**Exercise:** Copy out the lines of the records below, and only those lines, from the one with "independientes" through the one with "están enfocados a una", exactly as they appear.

**Data shown:**
· · ·

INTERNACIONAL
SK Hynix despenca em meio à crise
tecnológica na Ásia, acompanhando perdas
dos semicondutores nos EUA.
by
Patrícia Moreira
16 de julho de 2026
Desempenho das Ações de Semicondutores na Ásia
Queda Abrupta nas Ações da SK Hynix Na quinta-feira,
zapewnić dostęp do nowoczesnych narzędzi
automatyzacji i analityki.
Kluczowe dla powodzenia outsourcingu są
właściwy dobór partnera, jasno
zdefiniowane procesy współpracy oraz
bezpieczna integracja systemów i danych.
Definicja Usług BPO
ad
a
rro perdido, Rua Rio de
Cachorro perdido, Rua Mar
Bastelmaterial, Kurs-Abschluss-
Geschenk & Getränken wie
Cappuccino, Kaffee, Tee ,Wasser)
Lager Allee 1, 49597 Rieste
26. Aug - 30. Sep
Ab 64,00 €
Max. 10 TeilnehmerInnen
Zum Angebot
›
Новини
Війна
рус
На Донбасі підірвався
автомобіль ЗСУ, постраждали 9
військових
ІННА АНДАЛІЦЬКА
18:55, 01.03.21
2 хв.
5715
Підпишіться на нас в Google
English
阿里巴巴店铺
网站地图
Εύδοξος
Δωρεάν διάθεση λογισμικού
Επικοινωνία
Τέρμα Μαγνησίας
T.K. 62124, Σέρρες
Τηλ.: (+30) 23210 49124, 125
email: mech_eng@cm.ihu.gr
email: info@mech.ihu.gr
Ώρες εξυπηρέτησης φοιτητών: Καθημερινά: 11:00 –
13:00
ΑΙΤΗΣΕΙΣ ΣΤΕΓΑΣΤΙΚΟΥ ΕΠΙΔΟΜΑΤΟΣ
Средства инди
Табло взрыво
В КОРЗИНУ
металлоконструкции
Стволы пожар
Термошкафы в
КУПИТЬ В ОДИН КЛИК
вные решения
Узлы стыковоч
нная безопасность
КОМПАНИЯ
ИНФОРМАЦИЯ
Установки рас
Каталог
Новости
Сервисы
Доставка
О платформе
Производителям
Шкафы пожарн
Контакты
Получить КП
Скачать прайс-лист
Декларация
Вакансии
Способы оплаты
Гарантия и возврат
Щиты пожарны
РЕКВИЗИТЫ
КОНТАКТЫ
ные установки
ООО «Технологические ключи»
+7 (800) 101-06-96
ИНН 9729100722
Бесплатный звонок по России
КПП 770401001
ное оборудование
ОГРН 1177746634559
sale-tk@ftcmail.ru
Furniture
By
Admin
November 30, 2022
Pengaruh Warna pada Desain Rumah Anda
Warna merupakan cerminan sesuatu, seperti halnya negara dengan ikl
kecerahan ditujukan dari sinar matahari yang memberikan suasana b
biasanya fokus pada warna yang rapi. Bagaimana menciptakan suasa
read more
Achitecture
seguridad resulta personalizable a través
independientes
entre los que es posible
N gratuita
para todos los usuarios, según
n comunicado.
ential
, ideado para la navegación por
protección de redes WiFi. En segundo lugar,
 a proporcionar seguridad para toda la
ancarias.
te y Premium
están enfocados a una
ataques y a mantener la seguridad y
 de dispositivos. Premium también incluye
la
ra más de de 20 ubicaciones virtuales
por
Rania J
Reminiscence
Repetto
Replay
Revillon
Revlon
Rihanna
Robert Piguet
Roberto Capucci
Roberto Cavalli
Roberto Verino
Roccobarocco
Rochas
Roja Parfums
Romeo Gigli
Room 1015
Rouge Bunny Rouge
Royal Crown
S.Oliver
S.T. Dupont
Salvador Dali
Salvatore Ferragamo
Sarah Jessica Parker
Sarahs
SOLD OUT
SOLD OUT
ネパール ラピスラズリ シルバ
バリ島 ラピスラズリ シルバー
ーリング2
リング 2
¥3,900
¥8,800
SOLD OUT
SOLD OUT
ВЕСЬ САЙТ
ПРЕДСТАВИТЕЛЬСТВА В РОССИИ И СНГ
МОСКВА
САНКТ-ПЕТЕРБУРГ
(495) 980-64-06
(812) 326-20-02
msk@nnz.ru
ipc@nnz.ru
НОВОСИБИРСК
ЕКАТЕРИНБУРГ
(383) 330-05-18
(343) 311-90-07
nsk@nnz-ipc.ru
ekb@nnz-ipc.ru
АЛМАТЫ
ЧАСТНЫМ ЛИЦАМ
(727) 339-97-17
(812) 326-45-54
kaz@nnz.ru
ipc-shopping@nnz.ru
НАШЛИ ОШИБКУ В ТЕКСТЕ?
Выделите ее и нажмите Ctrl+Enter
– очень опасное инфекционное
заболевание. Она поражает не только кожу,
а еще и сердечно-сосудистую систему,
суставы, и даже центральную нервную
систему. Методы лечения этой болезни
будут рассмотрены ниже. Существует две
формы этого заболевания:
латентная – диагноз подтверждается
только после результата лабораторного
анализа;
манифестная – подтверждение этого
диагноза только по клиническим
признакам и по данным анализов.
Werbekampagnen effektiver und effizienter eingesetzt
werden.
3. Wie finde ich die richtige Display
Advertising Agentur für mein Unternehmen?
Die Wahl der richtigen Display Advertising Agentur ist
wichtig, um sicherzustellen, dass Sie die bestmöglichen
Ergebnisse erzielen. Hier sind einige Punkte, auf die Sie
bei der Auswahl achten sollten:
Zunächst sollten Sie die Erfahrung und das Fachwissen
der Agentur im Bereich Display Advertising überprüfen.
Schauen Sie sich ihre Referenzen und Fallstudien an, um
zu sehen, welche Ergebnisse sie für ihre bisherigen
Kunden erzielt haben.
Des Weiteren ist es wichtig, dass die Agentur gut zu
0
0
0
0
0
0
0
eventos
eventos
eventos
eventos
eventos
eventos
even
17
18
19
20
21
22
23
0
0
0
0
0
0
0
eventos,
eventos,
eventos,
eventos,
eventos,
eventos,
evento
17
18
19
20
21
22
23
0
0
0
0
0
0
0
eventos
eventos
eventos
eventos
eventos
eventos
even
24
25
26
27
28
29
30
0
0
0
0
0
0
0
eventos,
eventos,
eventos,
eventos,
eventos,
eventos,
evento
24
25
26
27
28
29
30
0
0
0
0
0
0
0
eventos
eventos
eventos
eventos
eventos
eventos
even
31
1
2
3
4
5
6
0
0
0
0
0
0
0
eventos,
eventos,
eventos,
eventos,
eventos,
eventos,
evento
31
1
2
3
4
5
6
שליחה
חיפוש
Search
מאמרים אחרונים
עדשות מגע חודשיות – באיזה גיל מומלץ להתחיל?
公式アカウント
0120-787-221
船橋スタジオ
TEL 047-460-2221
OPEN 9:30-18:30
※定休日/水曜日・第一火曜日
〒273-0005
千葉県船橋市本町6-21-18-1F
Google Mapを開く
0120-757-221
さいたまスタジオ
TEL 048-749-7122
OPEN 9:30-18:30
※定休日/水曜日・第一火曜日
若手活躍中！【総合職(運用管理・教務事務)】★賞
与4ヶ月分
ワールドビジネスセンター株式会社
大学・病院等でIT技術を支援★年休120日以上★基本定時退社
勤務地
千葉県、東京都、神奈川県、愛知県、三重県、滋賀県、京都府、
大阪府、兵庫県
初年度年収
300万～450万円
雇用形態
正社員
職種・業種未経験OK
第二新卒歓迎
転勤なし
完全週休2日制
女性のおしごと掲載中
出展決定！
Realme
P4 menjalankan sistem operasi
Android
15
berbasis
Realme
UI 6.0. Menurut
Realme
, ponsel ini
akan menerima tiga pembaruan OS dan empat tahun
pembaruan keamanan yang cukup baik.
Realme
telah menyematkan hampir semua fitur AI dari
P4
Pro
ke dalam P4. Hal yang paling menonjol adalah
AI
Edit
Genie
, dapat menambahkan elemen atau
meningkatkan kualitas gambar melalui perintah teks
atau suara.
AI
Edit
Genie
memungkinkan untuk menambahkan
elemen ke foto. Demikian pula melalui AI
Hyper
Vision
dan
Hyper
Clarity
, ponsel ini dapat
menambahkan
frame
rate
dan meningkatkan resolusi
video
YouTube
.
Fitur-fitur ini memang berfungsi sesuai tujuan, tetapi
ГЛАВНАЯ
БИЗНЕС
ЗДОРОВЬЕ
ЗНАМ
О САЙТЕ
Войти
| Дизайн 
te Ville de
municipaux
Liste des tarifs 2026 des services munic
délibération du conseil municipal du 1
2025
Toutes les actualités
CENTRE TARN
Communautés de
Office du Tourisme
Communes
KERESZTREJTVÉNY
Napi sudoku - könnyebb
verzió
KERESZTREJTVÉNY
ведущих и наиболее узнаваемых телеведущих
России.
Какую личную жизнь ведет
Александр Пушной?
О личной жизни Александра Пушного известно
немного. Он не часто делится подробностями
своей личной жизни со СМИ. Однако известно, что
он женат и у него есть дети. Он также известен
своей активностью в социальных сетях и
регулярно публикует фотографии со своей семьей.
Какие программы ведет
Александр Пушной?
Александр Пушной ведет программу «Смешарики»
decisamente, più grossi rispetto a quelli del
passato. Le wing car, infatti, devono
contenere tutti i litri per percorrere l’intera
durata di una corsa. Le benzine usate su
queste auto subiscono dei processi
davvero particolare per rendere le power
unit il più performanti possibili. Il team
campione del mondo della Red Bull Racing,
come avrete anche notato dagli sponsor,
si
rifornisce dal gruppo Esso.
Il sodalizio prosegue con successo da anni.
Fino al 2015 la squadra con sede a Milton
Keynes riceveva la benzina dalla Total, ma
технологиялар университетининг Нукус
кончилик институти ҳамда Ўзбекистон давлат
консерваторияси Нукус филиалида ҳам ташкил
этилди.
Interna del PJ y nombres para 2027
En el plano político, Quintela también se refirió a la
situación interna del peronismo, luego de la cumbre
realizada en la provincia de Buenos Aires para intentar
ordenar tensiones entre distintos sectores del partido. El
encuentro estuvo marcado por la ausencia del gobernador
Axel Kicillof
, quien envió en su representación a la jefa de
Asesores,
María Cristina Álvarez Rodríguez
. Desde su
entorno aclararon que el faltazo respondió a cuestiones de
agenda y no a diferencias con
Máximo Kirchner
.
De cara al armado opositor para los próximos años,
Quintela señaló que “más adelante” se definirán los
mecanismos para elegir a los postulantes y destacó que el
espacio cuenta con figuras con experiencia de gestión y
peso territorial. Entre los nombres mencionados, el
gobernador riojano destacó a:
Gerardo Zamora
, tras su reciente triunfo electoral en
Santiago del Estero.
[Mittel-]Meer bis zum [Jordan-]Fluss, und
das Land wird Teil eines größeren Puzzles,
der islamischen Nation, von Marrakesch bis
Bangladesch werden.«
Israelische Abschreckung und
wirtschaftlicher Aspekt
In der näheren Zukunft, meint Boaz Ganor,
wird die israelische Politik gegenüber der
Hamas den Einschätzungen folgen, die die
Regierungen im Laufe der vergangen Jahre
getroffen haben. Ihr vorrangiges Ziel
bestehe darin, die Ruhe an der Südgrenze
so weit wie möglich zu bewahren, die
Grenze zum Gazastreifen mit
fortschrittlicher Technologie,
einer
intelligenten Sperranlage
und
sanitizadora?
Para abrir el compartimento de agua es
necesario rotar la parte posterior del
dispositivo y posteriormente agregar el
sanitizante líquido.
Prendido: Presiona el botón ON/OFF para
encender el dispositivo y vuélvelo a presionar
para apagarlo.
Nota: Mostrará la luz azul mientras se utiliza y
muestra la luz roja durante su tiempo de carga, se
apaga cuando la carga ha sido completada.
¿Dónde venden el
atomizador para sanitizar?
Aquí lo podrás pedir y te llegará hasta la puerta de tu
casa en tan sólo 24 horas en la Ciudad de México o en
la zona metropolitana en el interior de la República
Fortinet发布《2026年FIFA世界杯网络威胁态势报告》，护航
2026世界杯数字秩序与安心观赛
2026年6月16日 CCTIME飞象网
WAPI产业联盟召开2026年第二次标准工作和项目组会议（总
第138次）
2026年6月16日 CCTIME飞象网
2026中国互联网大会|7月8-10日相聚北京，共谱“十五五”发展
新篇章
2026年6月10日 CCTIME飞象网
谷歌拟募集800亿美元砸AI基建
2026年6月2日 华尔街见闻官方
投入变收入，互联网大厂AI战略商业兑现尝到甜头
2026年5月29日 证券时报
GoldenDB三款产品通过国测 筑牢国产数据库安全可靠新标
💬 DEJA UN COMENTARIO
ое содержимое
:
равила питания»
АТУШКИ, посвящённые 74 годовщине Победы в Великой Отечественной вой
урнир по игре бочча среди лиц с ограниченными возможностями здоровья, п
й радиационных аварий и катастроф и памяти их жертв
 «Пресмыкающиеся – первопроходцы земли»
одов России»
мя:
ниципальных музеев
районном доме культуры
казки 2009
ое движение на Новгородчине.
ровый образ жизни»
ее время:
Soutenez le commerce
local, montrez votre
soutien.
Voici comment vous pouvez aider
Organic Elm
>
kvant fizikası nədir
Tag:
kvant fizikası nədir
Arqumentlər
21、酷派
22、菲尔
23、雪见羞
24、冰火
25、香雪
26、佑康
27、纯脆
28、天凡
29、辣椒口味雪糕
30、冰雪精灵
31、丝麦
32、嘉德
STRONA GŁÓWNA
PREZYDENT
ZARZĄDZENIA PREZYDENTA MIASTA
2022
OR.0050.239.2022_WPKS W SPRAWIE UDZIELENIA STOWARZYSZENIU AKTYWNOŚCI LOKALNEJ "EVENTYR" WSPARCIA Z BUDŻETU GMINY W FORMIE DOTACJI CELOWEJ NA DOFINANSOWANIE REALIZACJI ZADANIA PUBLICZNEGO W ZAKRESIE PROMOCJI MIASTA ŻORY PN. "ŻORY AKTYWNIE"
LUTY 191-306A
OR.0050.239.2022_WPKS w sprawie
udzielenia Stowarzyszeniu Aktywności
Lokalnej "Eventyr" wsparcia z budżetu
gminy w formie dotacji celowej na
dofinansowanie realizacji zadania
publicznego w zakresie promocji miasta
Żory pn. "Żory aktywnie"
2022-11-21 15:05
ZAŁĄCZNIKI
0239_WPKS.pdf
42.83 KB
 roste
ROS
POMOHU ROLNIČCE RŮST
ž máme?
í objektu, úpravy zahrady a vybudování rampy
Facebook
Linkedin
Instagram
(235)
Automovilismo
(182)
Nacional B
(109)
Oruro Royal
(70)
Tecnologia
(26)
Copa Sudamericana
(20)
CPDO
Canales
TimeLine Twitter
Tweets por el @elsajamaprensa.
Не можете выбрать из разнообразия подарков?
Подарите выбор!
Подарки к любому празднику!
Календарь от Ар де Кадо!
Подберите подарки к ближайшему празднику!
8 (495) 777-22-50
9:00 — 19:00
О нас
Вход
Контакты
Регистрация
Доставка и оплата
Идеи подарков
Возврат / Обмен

· · ·

**Task response:**
independientes
entre los que es posible
N gratuita
para todos los usuarios, según
n comunicado.
ential
, ideado para la navegación por
protección de redes WiFi. En segundo lugar,
 a proporcionar seguridad para toda la
ancarias.
te y Premium
están enfocados a una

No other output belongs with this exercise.